Sellers may adjust prices to reflect the depreciation already incurred, while buyers
may consider future depreciation when assessing the asset's value.
 Currency Exchange: In international transactions, currency depreciation can affect
exchange rates and the value of assets held in foreign currencies. Depreciation of
assets denominated in a foreign currency may lead to losses or gains depending on
exchange rate fluctuations, impacting the overall financial position of businesses
engaged in cross-border trade or investments.
3. Government Grant:
 Financial Reporting: Government grants received for assets may have specific
requirements regarding depreciation. Depreciation methods and schedules may need
to comply with grant agreements or regulations set by government authorities.

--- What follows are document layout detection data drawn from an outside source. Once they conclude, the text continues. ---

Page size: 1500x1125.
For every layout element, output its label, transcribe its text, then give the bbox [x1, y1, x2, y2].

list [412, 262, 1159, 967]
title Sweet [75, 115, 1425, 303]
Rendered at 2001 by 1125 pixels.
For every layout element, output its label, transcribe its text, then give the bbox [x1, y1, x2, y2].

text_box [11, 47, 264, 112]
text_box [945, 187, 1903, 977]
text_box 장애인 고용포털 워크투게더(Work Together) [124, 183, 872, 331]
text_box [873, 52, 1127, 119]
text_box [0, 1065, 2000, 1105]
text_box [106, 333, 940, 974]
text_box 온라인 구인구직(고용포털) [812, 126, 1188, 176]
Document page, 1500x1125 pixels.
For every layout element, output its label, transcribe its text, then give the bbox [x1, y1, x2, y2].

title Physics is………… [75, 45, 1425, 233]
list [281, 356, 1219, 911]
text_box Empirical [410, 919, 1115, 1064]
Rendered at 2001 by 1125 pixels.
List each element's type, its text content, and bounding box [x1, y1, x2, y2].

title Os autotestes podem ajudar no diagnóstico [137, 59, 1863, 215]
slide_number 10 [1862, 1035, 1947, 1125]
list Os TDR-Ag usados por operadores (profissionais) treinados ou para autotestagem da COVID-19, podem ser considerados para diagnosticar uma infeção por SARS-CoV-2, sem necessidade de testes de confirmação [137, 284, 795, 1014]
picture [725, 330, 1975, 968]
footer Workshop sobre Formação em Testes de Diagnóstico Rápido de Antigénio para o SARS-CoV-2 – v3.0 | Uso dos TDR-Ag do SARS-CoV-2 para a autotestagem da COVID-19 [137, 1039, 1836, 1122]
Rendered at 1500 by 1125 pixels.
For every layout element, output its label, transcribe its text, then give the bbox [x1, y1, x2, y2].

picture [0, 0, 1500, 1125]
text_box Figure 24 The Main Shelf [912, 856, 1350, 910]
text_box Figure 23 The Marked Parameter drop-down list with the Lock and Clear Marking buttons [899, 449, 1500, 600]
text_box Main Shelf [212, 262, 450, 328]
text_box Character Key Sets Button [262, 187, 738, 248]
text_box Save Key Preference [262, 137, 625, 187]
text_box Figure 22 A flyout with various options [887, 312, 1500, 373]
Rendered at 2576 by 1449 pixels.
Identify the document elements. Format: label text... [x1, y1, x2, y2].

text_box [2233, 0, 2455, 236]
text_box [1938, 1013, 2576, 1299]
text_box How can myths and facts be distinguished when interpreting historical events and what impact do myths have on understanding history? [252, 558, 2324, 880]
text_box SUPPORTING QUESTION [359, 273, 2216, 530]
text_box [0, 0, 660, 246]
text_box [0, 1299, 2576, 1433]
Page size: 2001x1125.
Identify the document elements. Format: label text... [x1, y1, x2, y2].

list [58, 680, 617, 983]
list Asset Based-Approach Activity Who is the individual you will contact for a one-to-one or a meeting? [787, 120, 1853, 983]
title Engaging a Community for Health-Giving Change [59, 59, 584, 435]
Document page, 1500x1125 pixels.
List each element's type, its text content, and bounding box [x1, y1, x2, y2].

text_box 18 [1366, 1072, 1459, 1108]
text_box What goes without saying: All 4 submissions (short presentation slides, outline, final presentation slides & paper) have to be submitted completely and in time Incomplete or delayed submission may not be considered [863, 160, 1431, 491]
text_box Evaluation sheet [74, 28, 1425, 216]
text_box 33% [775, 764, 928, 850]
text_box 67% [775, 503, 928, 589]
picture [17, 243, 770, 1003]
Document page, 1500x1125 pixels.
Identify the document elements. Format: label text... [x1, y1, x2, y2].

Businesses must accurately account for government grants and their related
depreciation effects to ensure compliance with reporting standards and regulatory
requirements.
 Impact on Cash Flows: Government grants may affect the timing and amount of
depreciation expenses. Some grants may provide upfront funding for asset acquisition
or development, reducing the initial investment and potentially affecting the
depreciation schedule. Businesses need to consider the impact of government grants
on their cash flows, profitability, and financial performance over time, including any
conditions or restrictions associated with the grants.